[[ LISTED ENTRIES open ]]

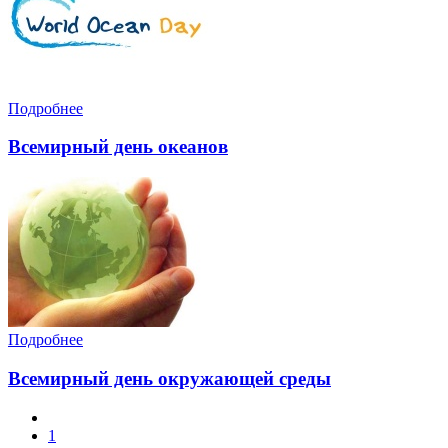
Подробнее
Всемирный день океанов
Подробнее
Всемирный день окружающей среды
1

[[ LISTED ENTRIES closed ]]

TO DO
Write the lines of the rows above as a JSON list of strings, one string per line, leaving out blank lines and the pictures.

RESPONSE
[
  "Подробнее",
  "Всемирный день океанов",
  "Подробнее",
  "Всемирный день окружающей среды",
  "1"
]